Assigned task: Look through the data for the string "visa". Copy every line where it is found.

Material supplied:
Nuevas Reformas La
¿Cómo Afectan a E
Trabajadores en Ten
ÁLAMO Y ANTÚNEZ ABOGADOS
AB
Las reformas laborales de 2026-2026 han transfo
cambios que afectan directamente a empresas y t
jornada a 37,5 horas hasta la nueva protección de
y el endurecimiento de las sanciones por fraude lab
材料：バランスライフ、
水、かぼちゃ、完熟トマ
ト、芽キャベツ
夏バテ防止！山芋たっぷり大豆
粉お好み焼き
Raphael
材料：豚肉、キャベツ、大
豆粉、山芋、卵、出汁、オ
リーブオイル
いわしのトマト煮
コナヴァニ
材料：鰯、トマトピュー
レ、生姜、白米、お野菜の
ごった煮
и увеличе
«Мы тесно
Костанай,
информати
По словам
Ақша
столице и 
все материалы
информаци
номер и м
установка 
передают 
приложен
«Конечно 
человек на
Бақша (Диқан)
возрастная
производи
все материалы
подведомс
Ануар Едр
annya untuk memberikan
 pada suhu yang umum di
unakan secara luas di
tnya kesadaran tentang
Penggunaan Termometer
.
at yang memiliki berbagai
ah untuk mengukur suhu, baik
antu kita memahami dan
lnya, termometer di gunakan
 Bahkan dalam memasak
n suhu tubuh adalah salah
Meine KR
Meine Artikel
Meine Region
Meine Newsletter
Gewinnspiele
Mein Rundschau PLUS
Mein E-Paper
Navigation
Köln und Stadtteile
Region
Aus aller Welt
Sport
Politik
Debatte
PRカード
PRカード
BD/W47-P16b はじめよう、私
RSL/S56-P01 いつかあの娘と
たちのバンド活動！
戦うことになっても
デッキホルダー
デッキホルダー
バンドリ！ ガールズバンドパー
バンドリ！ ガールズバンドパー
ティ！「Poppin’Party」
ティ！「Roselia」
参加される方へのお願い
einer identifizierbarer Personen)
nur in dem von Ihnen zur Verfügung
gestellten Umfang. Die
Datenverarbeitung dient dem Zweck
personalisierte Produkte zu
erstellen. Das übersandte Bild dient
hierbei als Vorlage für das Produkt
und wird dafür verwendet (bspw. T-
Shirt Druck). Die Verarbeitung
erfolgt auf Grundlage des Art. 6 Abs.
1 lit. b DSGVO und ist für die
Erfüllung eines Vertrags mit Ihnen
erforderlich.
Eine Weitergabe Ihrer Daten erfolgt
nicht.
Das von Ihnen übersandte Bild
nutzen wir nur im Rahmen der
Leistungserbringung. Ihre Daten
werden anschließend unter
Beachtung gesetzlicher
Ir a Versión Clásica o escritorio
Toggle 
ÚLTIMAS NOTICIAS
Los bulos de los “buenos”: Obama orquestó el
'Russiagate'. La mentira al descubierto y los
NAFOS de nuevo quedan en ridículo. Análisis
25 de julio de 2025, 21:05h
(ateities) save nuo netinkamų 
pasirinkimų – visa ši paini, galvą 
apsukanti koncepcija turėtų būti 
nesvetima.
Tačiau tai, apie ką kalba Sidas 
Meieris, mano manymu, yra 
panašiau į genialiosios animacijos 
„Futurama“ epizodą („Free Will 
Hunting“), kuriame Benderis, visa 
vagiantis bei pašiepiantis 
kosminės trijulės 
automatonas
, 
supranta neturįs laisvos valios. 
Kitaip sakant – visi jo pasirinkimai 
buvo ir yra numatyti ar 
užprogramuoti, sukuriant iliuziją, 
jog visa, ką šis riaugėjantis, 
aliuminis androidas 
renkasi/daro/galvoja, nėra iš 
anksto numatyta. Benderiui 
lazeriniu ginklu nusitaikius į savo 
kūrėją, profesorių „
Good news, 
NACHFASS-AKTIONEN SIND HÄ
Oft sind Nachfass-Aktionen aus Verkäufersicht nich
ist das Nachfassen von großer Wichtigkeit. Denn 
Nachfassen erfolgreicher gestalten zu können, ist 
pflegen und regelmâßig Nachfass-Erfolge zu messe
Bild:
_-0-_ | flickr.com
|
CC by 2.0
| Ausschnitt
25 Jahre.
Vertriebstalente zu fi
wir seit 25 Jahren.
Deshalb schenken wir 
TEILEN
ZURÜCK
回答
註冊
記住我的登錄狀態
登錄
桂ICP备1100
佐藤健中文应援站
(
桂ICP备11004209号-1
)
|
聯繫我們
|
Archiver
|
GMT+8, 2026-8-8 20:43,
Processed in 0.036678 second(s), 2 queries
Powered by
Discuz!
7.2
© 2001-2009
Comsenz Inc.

Task solution:
pasirinkimų – visa ši paini, galvą 
Hunting“), kuriame Benderis, visa 
jog visa, ką šis riaugėjantis, 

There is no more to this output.